» Required work
Each entry below should be restated word for word, without any picture it contains.

» Data extracts
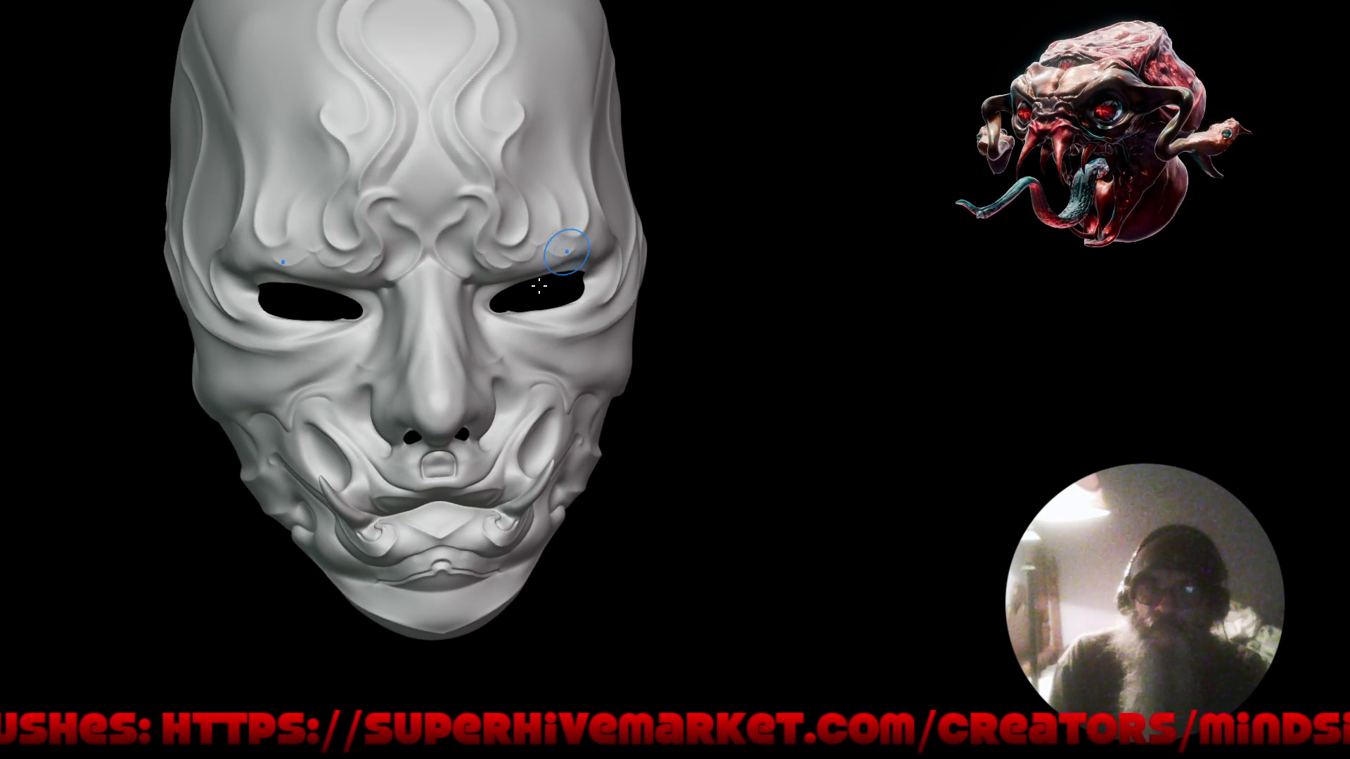
mouse_move(539, 286)
middle_down()
mouse_move(611, 332)
mouse_move(517, 383)
middle_up()
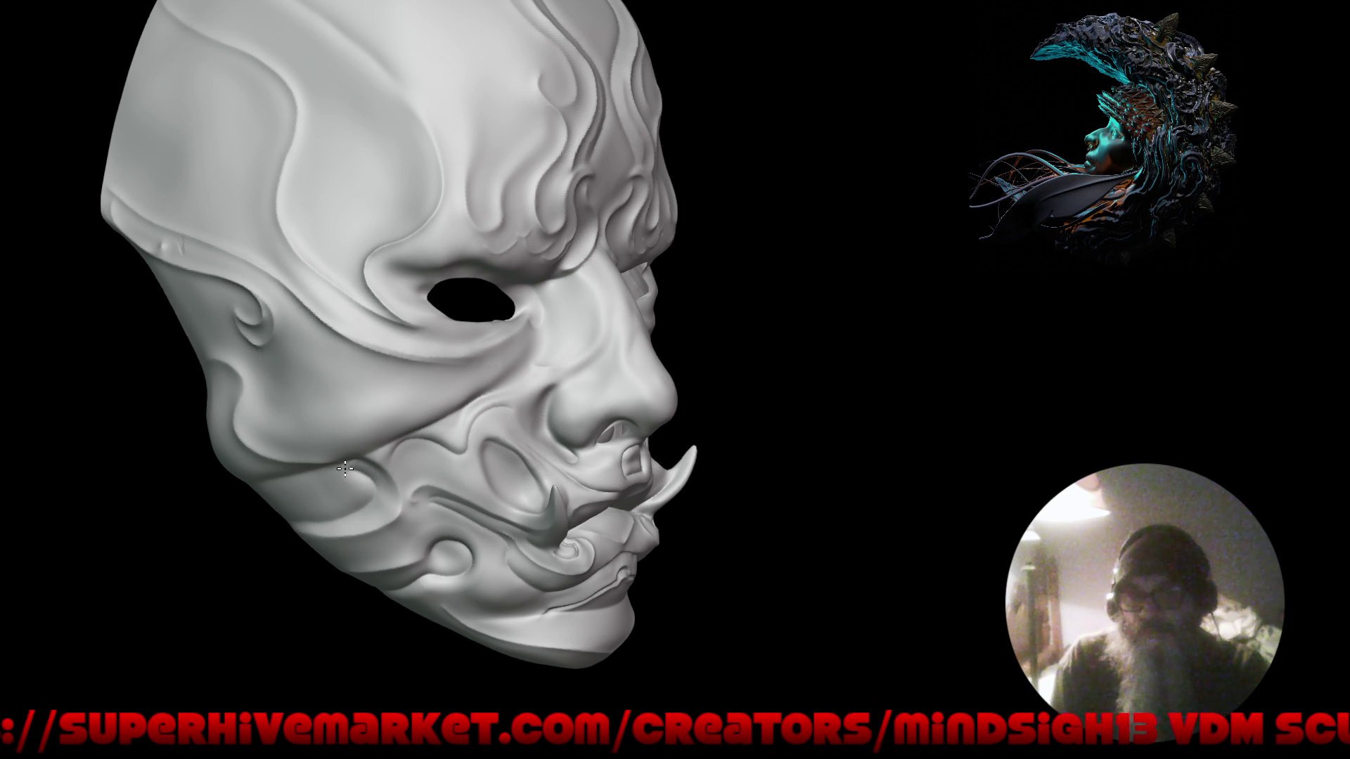
mouse_move(414, 552)
middle_down()
mouse_move(528, 518)
mouse_move(440, 386)
middle_up()
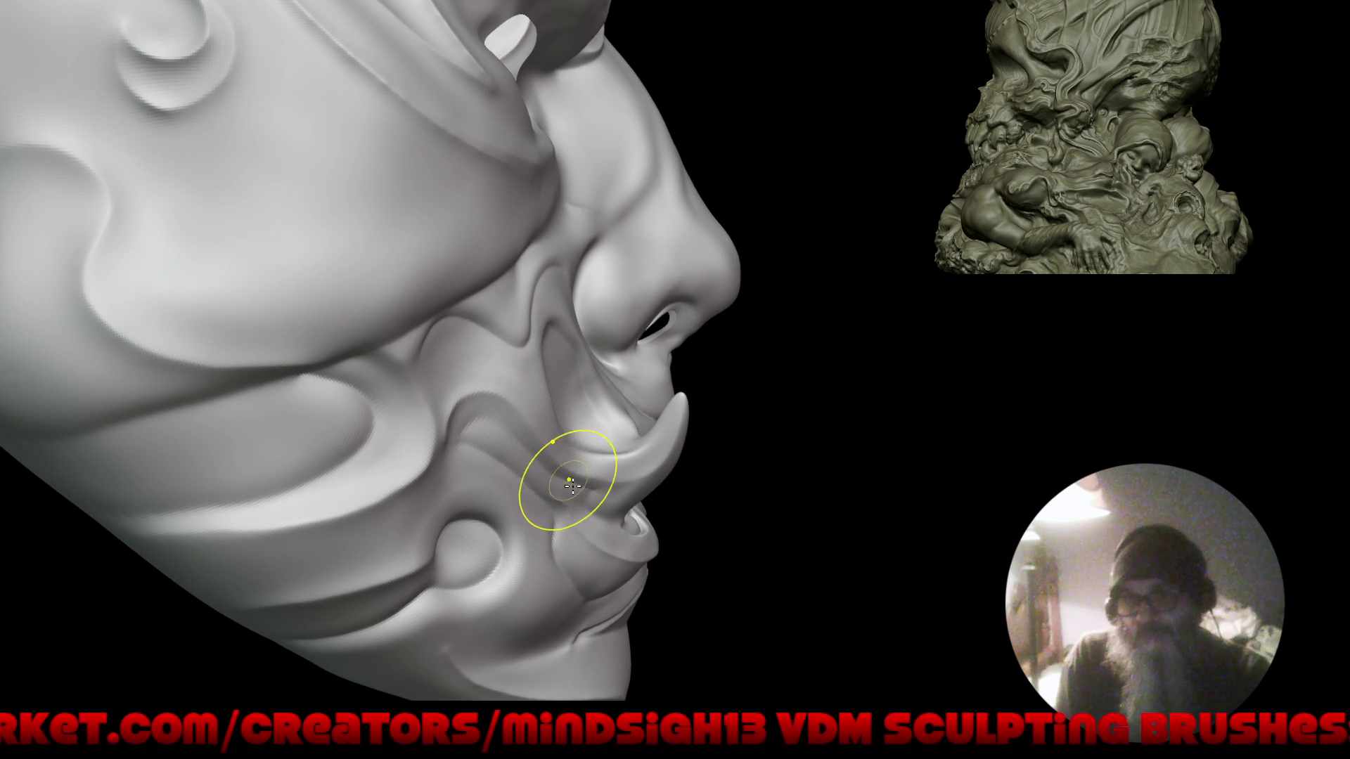
mouse_move(827, 490)
mouse_down()
mouse_move(859, 497)
mouse_move(837, 521)
mouse_move(777, 506)
mouse_move(751, 533)
mouse_move(837, 497)
mouse_move(737, 517)
mouse_up()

» Answer to the problem
mouse_move(539, 286)
middle_down()
mouse_move(611, 332)
mouse_move(517, 383)
middle_up()
mouse_move(414, 552)
middle_down()
mouse_move(528, 518)
mouse_move(440, 386)
middle_up()
mouse_move(827, 490)
mouse_down()
mouse_move(859, 497)
mouse_move(837, 521)
mouse_move(777, 506)
mouse_move(751, 533)
mouse_move(837, 497)
mouse_move(737, 517)
mouse_up()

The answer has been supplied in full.